Analyse social media, news or blogging data by querying the original data sources with no need for data integration!
The Media Planning case study focuses on analysis of social media, news or blogging data.
The interest for analyzing the interrelation between the entities in huge networks such as the Web, geographical systems, or social networks is rapidly increasing, forcing the creation of information management systems that are able to perform graph-oriented operations efficiently. In particular, there are complex scenarios where multiple data sources in different formats must be integrated and interrelated to extract valuable information from the relationships between documents, entity interactions, socio-economic data and user behaviours, among others. In this case, the graph-storage becomes the centre piece of the data management structure, where all the different data sources are integrated and connected after a deduplication process to identify common entities across sources.

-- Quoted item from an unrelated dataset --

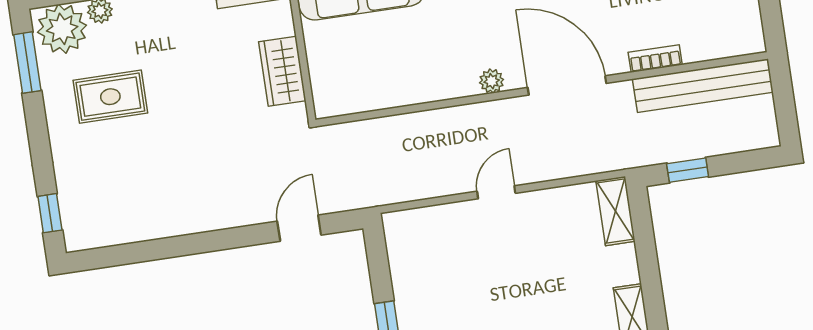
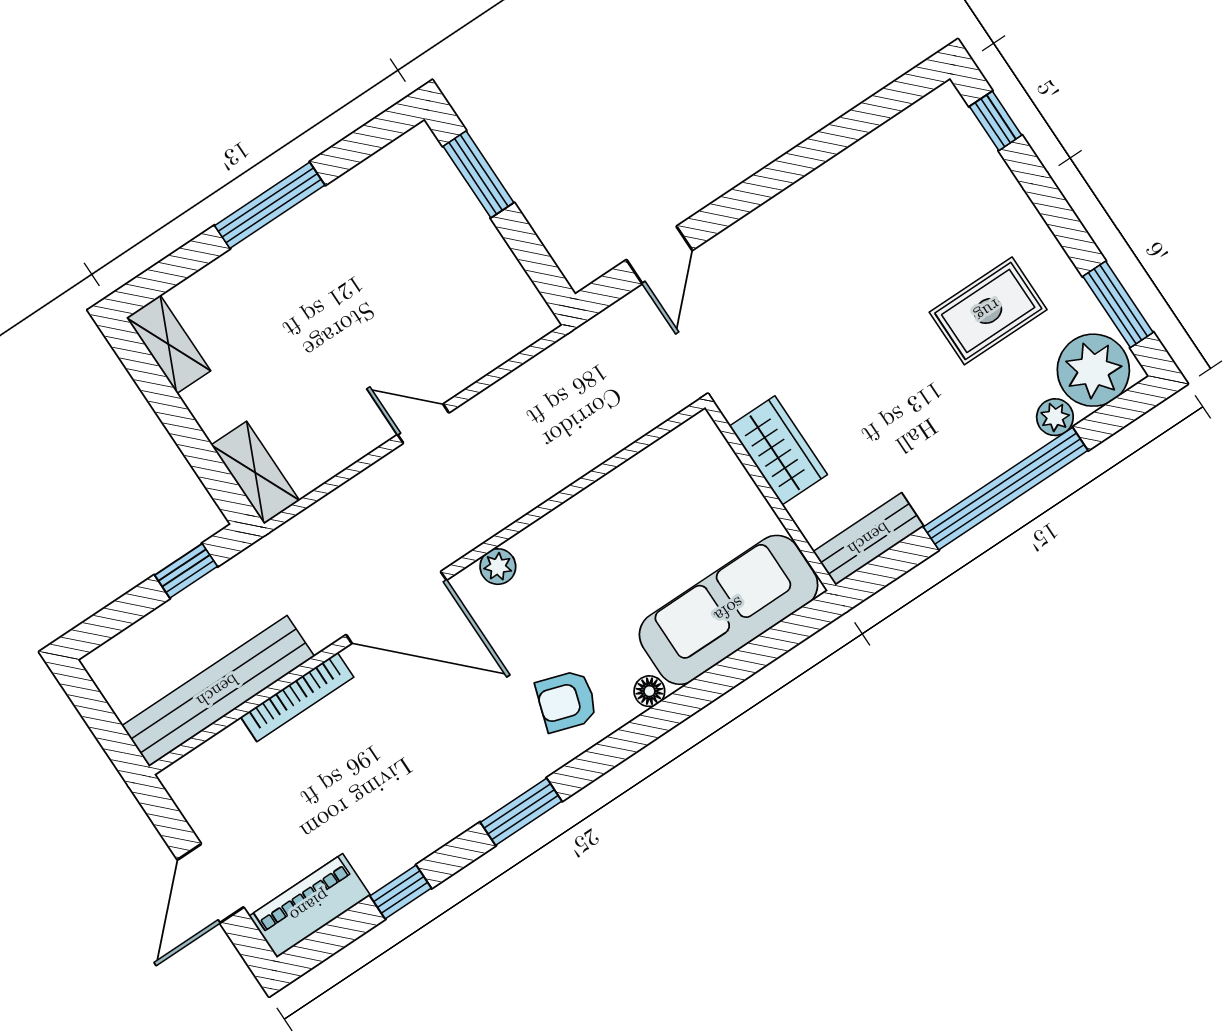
bookcase: (655, 59) -> (297, 697), width x1.56
door: (496, 192) -> (423, 424), swing flipped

But the integration of huge amounts of different data formats into the graph is sometimes a very expensive process when only a few attributes are going to be relevant for the exploration of relationships, and the requirement for distributed query processing across the data sources becomes critical.
One use case of graph technologies in the centre of a pool of distinct data sources is for media planning, the task of a media agency to identify the most appropriate media platform for a client’s product or brand. In this case, the data sources could be of different kinds and formats, such as documents from blogging and micro-blogging systems, on-line news publishers, advertisement in newspapers or company profiles; log files with the user behaviour on web sites and social network portals; list of links with the user interactions (messages) or group memberships; and structured (relational) data such as user profiles and socio-economic information. The graph mining techniques obtain the reputation of people to identify viral leaders, the user roles (generators, consumers, opinion people, group members, followers, etc.), the sentiment and preferences. Also, they generate an ontology of domains and key concepts into the documents, and model the propagation of information during time. For all of these the graph database basically require the interconnections between the data entities and a few extra attributes to characterize them during the construction and the query processes, and not the full data of each entity.
Once the relationships graph have been built and enriched, the media planners can start their analysis process by executing complex queries across the different data sources. In this use case, we mainly are able to resolve the most the most relevant authors of a topic and the most important communities with their influencers for a given set of keywords. These queries are connected to four different data sources (document, graph, key-value and relational). Therefore, having a middleware (i.e the common query engine) that is able to integrate the results save a lot of development time and makes the application more robust. In one statement you run a query over different datastores. Let’s see the execution plan for retrieving the communities.
On the other hand, updating this information incrementally is a very complex process: it requires deduplication, document indexation and to infer the influence relationships and communities. Moreover, update different datastores simultaneously with different characteristics. It is easily performed with the Holistic Transactional Manager and the Complex Event Processor.